# [Exercise objective]
Find every line containing the word "codes" in the records below; report only how many there are.

# [Data for analysis]
+ + + + + + +

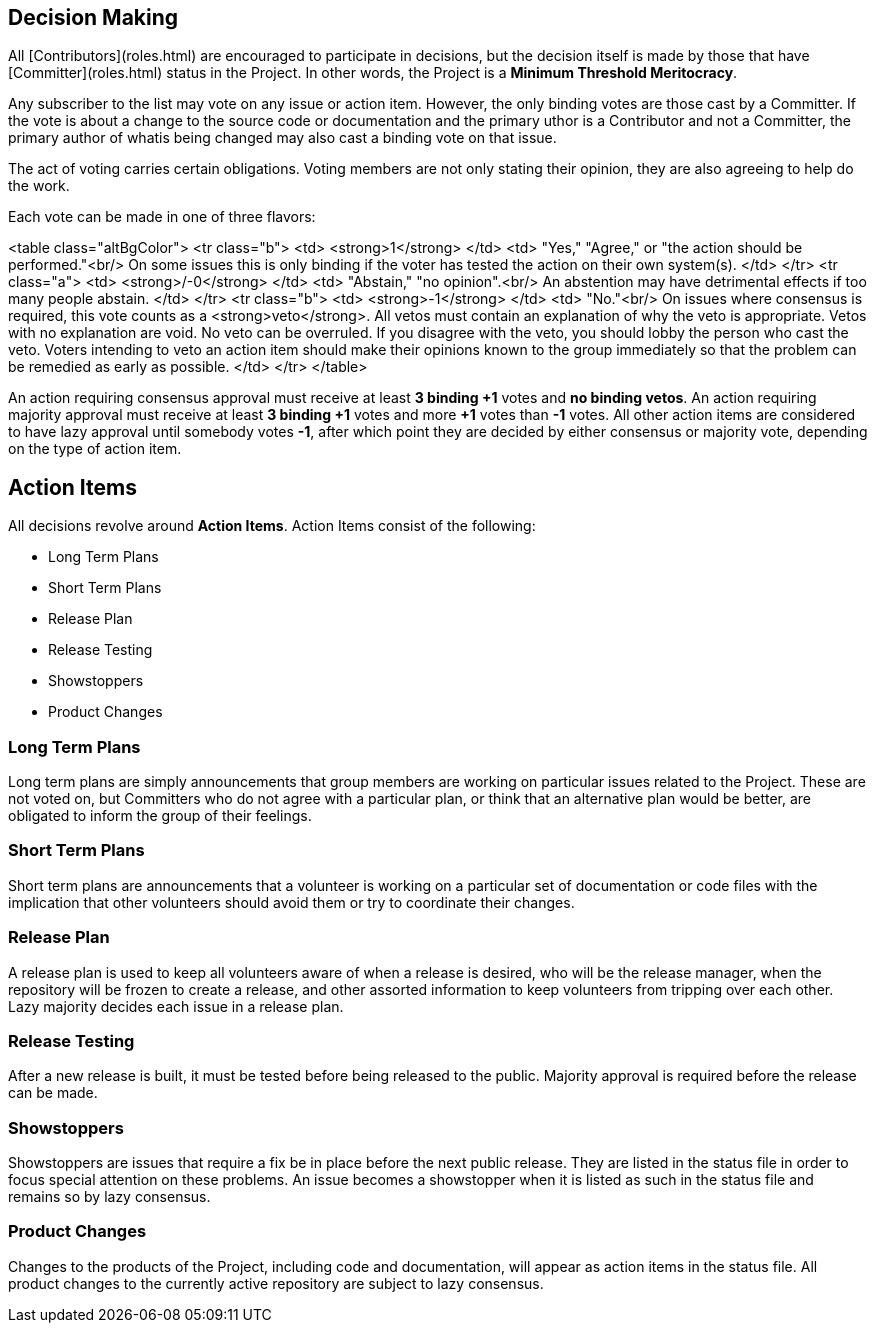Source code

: :_basedir:
:_imagesdir: images/
:grid: cols
:notoc:
:notitle:
:metadata:

[[index]]


= Decision Making

== Decision Making

All [Contributors](roles.html) are encouraged to participate in
decisions, but the decision itself is made by those that have
[Committer](roles.html) status in the Project. In other words, the
Project is a *Minimum Threshold Meritocracy*.

Any subscriber to the list may vote on any issue or action item.
However, the only binding votes are those cast by a Committer. If the
vote is about a change to the source code or documentation and the
primary uthor is a Contributor and not a Committer, the primary author
of whatis being changed may also cast a binding vote on that issue.

The act of voting carries certain obligations. Voting members are not
only stating their opinion, they are also agreeing to help do the work.

Each vote can be made in one of three flavors:

<table class="altBgColor">
<tr class="b">
    <td>
        <strong>+1</strong>
    </td>
    <td>
        "Yes," "Agree," or "the action should be performed."<br/>
        On some issues this is only binding if the voter has tested the
        action on their own system(s).
    </td>
</tr>
<tr class="a">
    <td>
        <strong>+/-0</strong>
    </td>
    <td>
        "Abstain," "no opinion".<br/>
        An abstention may have detrimental effects if too many people
        abstain.
    </td>
</tr>
<tr class="b">
    <td>
        <strong>-1</strong>
    </td>
    <td>
        "No."<br/>
        On issues where consensus is required, this vote counts as a
        <strong>veto</strong>. All vetos must contain an explanation of
        why the veto is appropriate. Vetos with no explanation are void.
        No veto can be overruled. If you disagree with the veto, you
        should lobby the person who cast the veto. Voters intending to
        veto an action item should make their opinions known to the
        group immediately so that the problem can be remedied as early
        as possible.
    </td>
</tr>
</table>

An action requiring consensus approval must receive at least **3 binding
+1** votes and **no binding vetos**. An action requiring majority
approval must receive at least **3 binding +1** votes and more **+1**
votes than **-1** votes. All other action items are considered to have
lazy approval until somebody votes **-1**, after which point they are
decided by either consensus or majority vote, depending on the type of
action item.

== Action Items

All decisions revolve around *Action Items*. Action Items consist of the following:

   * Long Term Plans
   * Short Term Plans
   * Release Plan
   * Release Testing
   * Showstoppers
   * Product Changes


=== Long Term Plans

Long term plans are simply announcements that group members are working
on particular issues related to the Project. These are not voted on, but
Committers who do not agree with a particular plan, or think that an
alternative plan would be better, are obligated to inform the group of
their feelings.


=== Short Term Plans

Short term plans are announcements that a volunteer is working on a
particular set of documentation or code files with the implication that
other volunteers should avoid them or try to coordinate their changes.


=== Release Plan

A release plan is used to keep all volunteers aware of when a release is
desired, who will be the release manager, when the repository will be
frozen to create a release, and other assorted information to keep
volunteers from tripping over each other. Lazy majority decides each
issue in a release plan.


=== Release Testing

After a new release is built, it must be tested before being released to
the public. Majority approval is required before the release can be
made.


=== Showstoppers

Showstoppers are issues that require a fix be in place before the next
public release. They are listed in the status file in order to focus
special attention on these problems. An issue becomes a showstopper when
it is listed as such in the status file and remains so by lazy
consensus.


=== Product Changes

Changes to the products of the Project, including code and
documentation, will appear as action items in the status file. All
product changes to the currently active repository are subject to lazy
consensus.
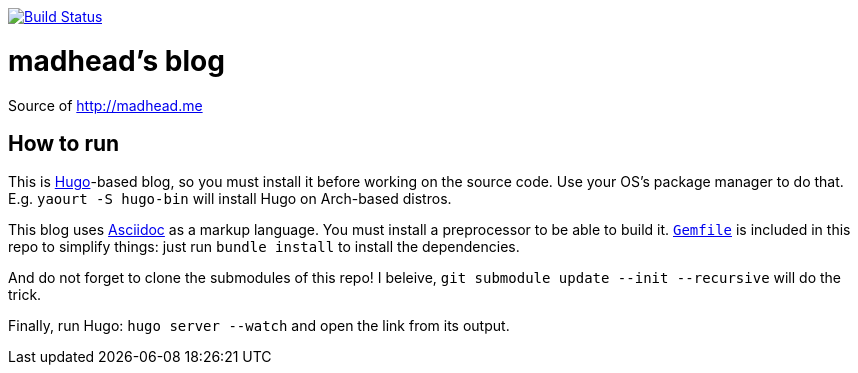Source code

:image:https://travis-ci.org/madhead/madhead.github.io.svg?branch=source["Build Status", link="https://travis-ci.org/madhead/madhead.github.io"]

= madhead's blog

Source of http://madhead.me

== How to run

This is https://gohugo.io/[Hugo]-based blog, so you must install it before working on the source code.
Use your OS's package manager to do that.
E.g. `yaourt -S hugo-bin` will install Hugo on Arch-based distros.

This blog uses http://www.methods.co.nz/asciidoc/[Asciidoc] as a markup language.
You must install a preprocessor to be able to build it.
link:Gemfile[`Gemfile`] is included in this repo to simplify things: just run `bundle install` to install the dependencies.

And do not forget to clone the submodules of this repo!
I beleive, `git submodule update --init --recursive` will do the trick.

Finally, run Hugo: `hugo server --watch` and open the link from its output.
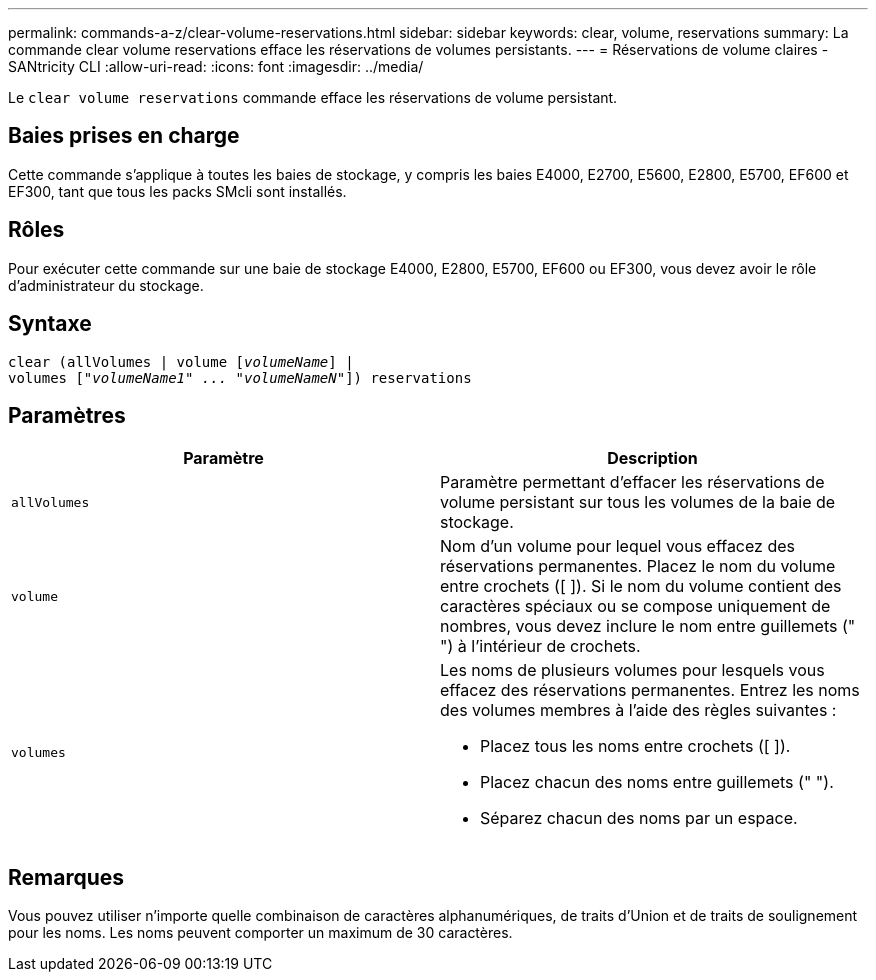 ---
permalink: commands-a-z/clear-volume-reservations.html 
sidebar: sidebar 
keywords: clear, volume, reservations 
summary: La commande clear volume reservations efface les réservations de volumes persistants. 
---
= Réservations de volume claires - SANtricity CLI
:allow-uri-read: 
:icons: font
:imagesdir: ../media/


[role="lead"]
Le `clear volume reservations` commande efface les réservations de volume persistant.



== Baies prises en charge

Cette commande s'applique à toutes les baies de stockage, y compris les baies E4000, E2700, E5600, E2800, E5700, EF600 et EF300, tant que tous les packs SMcli sont installés.



== Rôles

Pour exécuter cette commande sur une baie de stockage E4000, E2800, E5700, EF600 ou EF300, vous devez avoir le rôle d'administrateur du stockage.



== Syntaxe

[source, cli, subs="+macros"]
----
clear (allVolumes | volume pass:quotes[[_volumeName_]] |
volumes pass:quotes[[_"volumeName1" ... "volumeNameN"_]]) reservations
----


== Paramètres

|===
| Paramètre | Description 


 a| 
`allVolumes`
 a| 
Paramètre permettant d'effacer les réservations de volume persistant sur tous les volumes de la baie de stockage.



 a| 
`volume`
 a| 
Nom d'un volume pour lequel vous effacez des réservations permanentes. Placez le nom du volume entre crochets ([ ]). Si le nom du volume contient des caractères spéciaux ou se compose uniquement de nombres, vous devez inclure le nom entre guillemets (" ") à l'intérieur de crochets.



 a| 
`volumes`
 a| 
Les noms de plusieurs volumes pour lesquels vous effacez des réservations permanentes. Entrez les noms des volumes membres à l'aide des règles suivantes :

* Placez tous les noms entre crochets ([ ]).
* Placez chacun des noms entre guillemets (" ").
* Séparez chacun des noms par un espace.


|===


== Remarques

Vous pouvez utiliser n'importe quelle combinaison de caractères alphanumériques, de traits d'Union et de traits de soulignement pour les noms. Les noms peuvent comporter un maximum de 30 caractères.
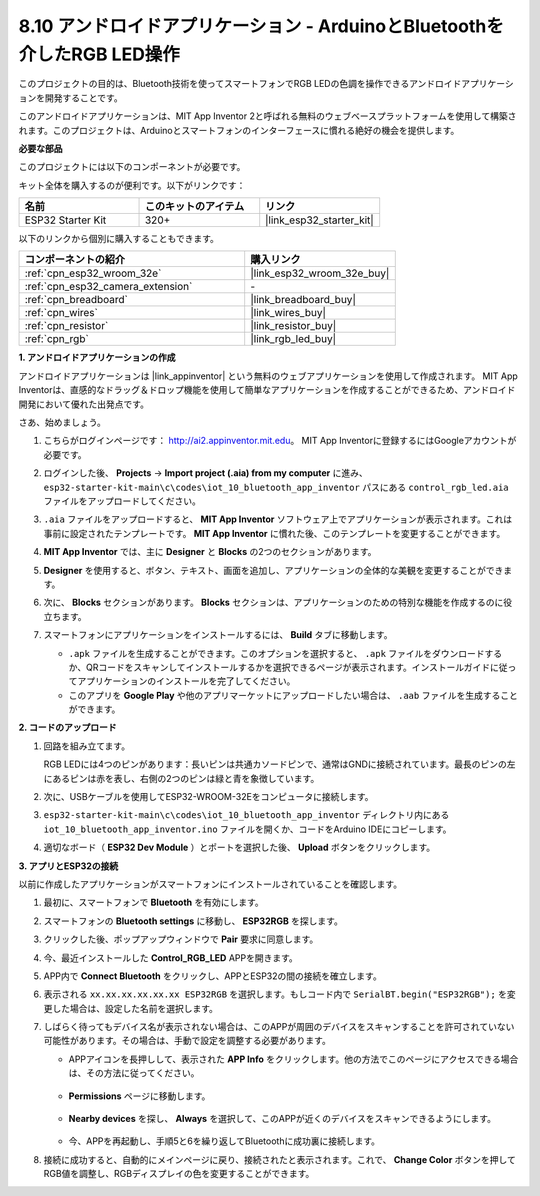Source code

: .. _iot_bluetooth_app:

8.10 アンドロイドアプリケーション - ArduinoとBluetoothを介したRGB LED操作
==========================================================================

このプロジェクトの目的は、Bluetooth技術を使ってスマートフォンでRGB LEDの色調を操作できるアンドロイドアプリケーションを開発することです。

このアンドロイドアプリケーションは、MIT App Inventor 2と呼ばれる無料のウェブベースプラットフォームを使用して構築されます。このプロジェクトは、Arduinoとスマートフォンのインターフェースに慣れる絶好の機会を提供します。

.. raw:: html

   <video loop autoplay muted style = "max-width:100%">
      <source src="../../_static/video/10_ble_app.mp4" type="video/mp4">
      ご使用のブラウザではビデオタグがサポートされていません。
   </video>

**必要な部品**

このプロジェクトには以下のコンポーネントが必要です。

キット全体を購入するのが便利です。以下がリンクです：

.. list-table::
    :widths: 20 20 20
    :header-rows: 1

    *   - 名前
        - このキットのアイテム
        - リンク
    *   - ESP32 Starter Kit
        - 320+
        - |link_esp32_starter_kit|

以下のリンクから個別に購入することもできます。

.. list-table::
    :widths: 30 20
    :header-rows: 1

    *   - コンポーネントの紹介
        - 購入リンク

    *   - :ref:`cpn_esp32_wroom_32e`
        - |link_esp32_wroom_32e_buy|
    *   - :ref:`cpn_esp32_camera_extension`
        - \-
    *   - :ref:`cpn_breadboard`
        - |link_breadboard_buy|
    *   - :ref:`cpn_wires`
        - |link_wires_buy|
    *   - :ref:`cpn_resistor`
        - |link_resistor_buy|
    *   - :ref:`cpn_rgb`
        - |link_rgb_led_buy|

**1. アンドロイドアプリケーションの作成**

アンドロイドアプリケーションは |link_appinventor| という無料のウェブアプリケーションを使用して作成されます。
MIT App Inventorは、直感的なドラッグ＆ドロップ機能を使用して簡単なアプリケーションを作成することができるため、アンドロイド開発において優れた出発点です。

さあ、始めましょう。

#. こちらがログインページです： http://ai2.appinventor.mit.edu。 MIT App Inventorに登録するにはGoogleアカウントが必要です。

#. ログインした後、 **Projects** -> **Import project (.aia) from my computer** に進み、 ``esp32-starter-kit-main\c\codes\iot_10_bluetooth_app_inventor`` パスにある ``control_rgb_led.aia`` ファイルをアップロードしてください。

   .. image:: img/10_ble_app_inventor1.png

#. ``.aia`` ファイルをアップロードすると、 **MIT App Inventor** ソフトウェア上でアプリケーションが表示されます。これは事前に設定されたテンプレートです。 **MIT App Inventor** に慣れた後、このテンプレートを変更することができます。

   .. image:: img/10_ble_app_inventor2.png

#. **MIT App Inventor** では、主に **Designer** と **Blocks** の2つのセクションがあります。

   .. image:: img/10_ble_app_inventor3.png

#. **Designer** を使用すると、ボタン、テキスト、画面を追加し、アプリケーションの全体的な美観を変更することができます。

   .. image:: img/10_ble_app_inventor2.png
   

#. 次に、 **Blocks** セクションがあります。 **Blocks** セクションは、アプリケーションのための特別な機能を作成するのに役立ちます。

   .. image:: img/10_ble_app_inventor5.png

#. スマートフォンにアプリケーションをインストールするには、 **Build** タブに移動します。

   .. image:: img/10_ble_app_inventor6.png

   * ``.apk`` ファイルを生成することができます。このオプションを選択すると、 ``.apk`` ファイルをダウンロードするか、QRコードをスキャンしてインストールするかを選択できるページが表示されます。インストールガイドに従ってアプリケーションのインストールを完了してください。
   * このアプリを **Google Play** や他のアプリマーケットにアップロードしたい場合は、 ``.aab`` ファイルを生成することができます。



**2. コードのアップロード**

#. 回路を組み立てます。

   .. image:: ../../components/img/rgb_pin.jpg
      :width: 200
      :align: center

   RGB LEDには4つのピンがあります：長いピンは共通カソードピンで、通常はGNDに接続されています。最長のピンの左にあるピンは赤を表し、右側の2つのピンは緑と青を象徴しています。

   .. image:: ../../img/wiring/2.3_color_light_bb.png

#. 次に、USBケーブルを使用してESP32-WROOM-32Eをコンピュータに接続します。

   .. image:: ../../img/plugin_esp32.png

#. ``esp32-starter-kit-main\c\codes\iot_10_bluetooth_app_inventor`` ディレクトリ内にある ``iot_10_bluetooth_app_inventor.ino`` ファイルを開くか、コードをArduino IDEにコピーします。

   .. raw:: html

      <iframe src=https://create.arduino.cc/editor/sunfounder01/07622bb5-31eb-4a89-b6f2-085f3332051f/preview?embed style="height:510px;width:100%;margin:10px 0" frameborder=0></iframe>

#. 適切なボード（ **ESP32 Dev Module** ）とポートを選択した後、 **Upload** ボタンをクリックします。

**3. アプリとESP32の接続**

以前に作成したアプリケーションがスマートフォンにインストールされていることを確認します。

#. 最初に、スマートフォンで **Bluetooth** を有効にします。

   .. image:: img/10_ble_mobile1.png
      :width: 500
      :align: center

#. スマートフォンの **Bluetooth settings** に移動し、 **ESP32RGB** を探します。

   .. image:: img/10_ble_mobile2.png
      :width: 500
      :align: center


#. クリックした後、ポップアップウィンドウで **Pair** 要求に同意します。

   .. image:: img/10_ble_mobile3.png
      :width: 500
      :align: center

#. 今、最近インストールした **Control_RGB_LED** APPを開きます。

   .. image:: img/10_ble_mobile4.png
      :align: center

#. APP内で **Connect Bluetooth** をクリックし、APPとESP32の間の接続を確立します。

   .. image:: img/10_ble_mobile5.png
      :width: 500
      :align: center

#. 表示される ``xx.xx.xx.xx.xx.xx ESP32RGB`` を選択します。もしコード内で ``SerialBT.begin("ESP32RGB");`` を変更した場合は、設定した名前を選択します。

   .. image:: img/10_ble_mobile6.png
      :width: 500
      :align: center

#. しばらく待ってもデバイス名が表示されない場合は、このAPPが周囲のデバイスをスキャンすることを許可されていない可能性があります。その場合は、手動で設定を調整する必要があります。

   * APPアイコンを長押しして、表示された **APP Info** をクリックします。他の方法でこのページにアクセスできる場合は、その方法に従ってください。

      .. image:: img/10_ble_mobile8.png
         :width: 500
         :align: center

   * **Permissions** ページに移動します。

      .. image:: img/10_ble_mobile9.png
         :width: 500
         :align: center

   * **Nearby devices** を探し、 **Always** を選択して、このAPPが近くのデバイスをスキャンできるようにします。

      .. image:: img/10_ble_mobile10.png
         :width: 500
         :align: center

   * 今、APPを再起動し、手順5と6を繰り返してBluetoothに成功裏に接続します。

#. 接続に成功すると、自動的にメインページに戻り、接続されたと表示されます。これで、 **Change Color** ボタンを押してRGB値を調整し、RGBディスプレイの色を変更することができます。

   .. image:: img/10_ble_mobile7.png
      :width: 500
      :align: center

+ + + + + + +

# [Final answer]
2